What the task requires:
Extract from the listing each line in which the word "thumb" appears.

==== Task data ====

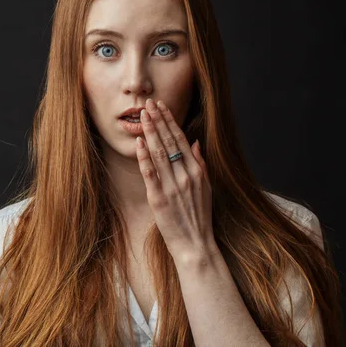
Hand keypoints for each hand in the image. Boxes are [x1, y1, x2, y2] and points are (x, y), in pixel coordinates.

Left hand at [135, 98, 215, 261]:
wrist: (196, 244)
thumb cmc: (200, 217)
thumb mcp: (206, 188)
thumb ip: (200, 164)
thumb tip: (194, 142)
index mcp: (197, 171)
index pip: (181, 140)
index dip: (170, 121)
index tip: (162, 107)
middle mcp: (185, 176)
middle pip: (169, 142)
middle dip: (158, 120)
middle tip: (149, 103)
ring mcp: (172, 187)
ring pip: (159, 153)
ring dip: (150, 132)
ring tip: (143, 115)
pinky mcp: (159, 199)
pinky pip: (150, 173)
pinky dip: (144, 157)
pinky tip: (139, 142)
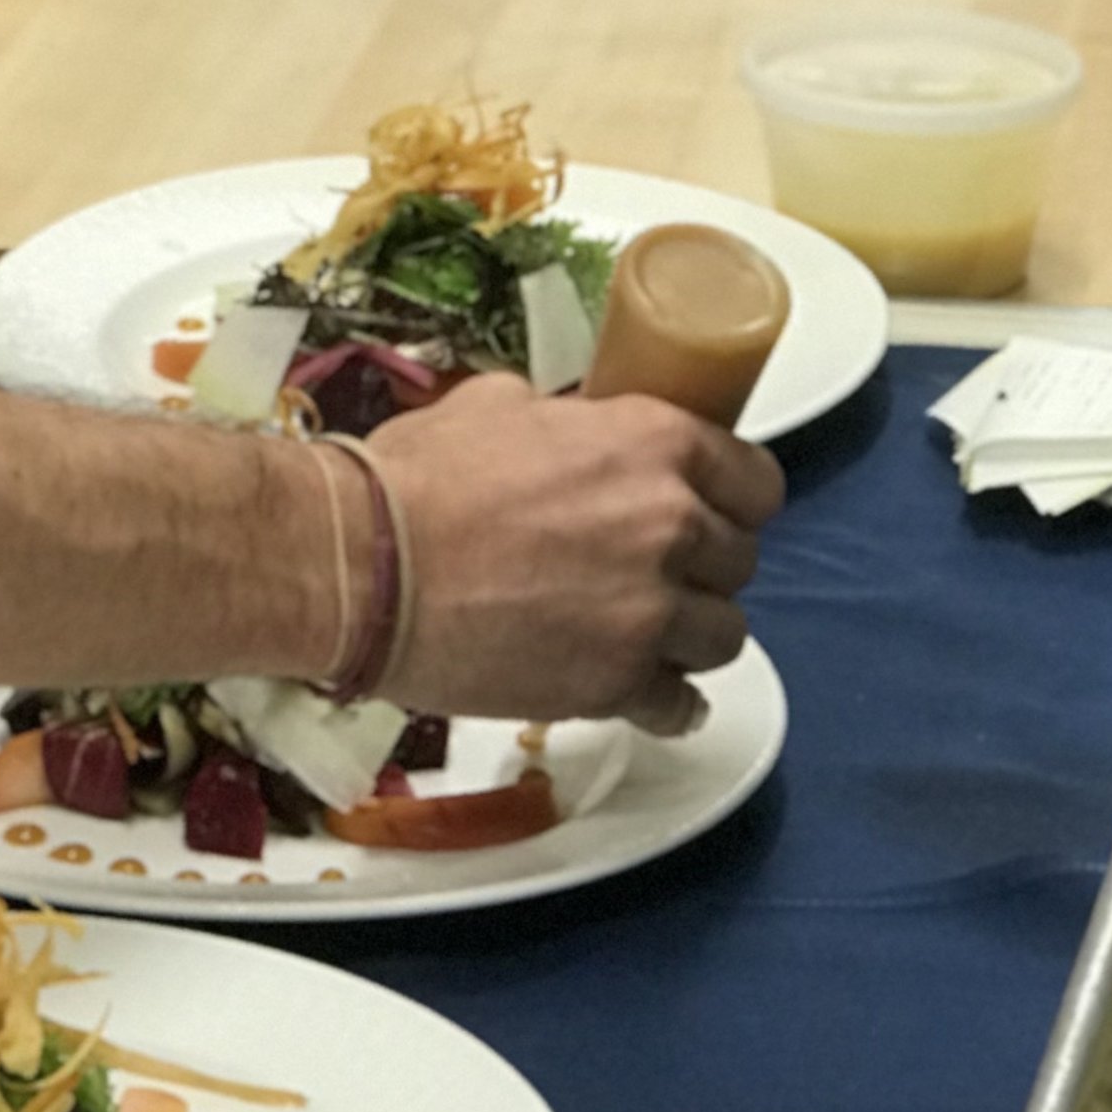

====

Task result:
thumb cmc: (200, 217)
thumb mcp: (206, 188)
thumb ip: (200, 164)
thumb tip: (194, 142)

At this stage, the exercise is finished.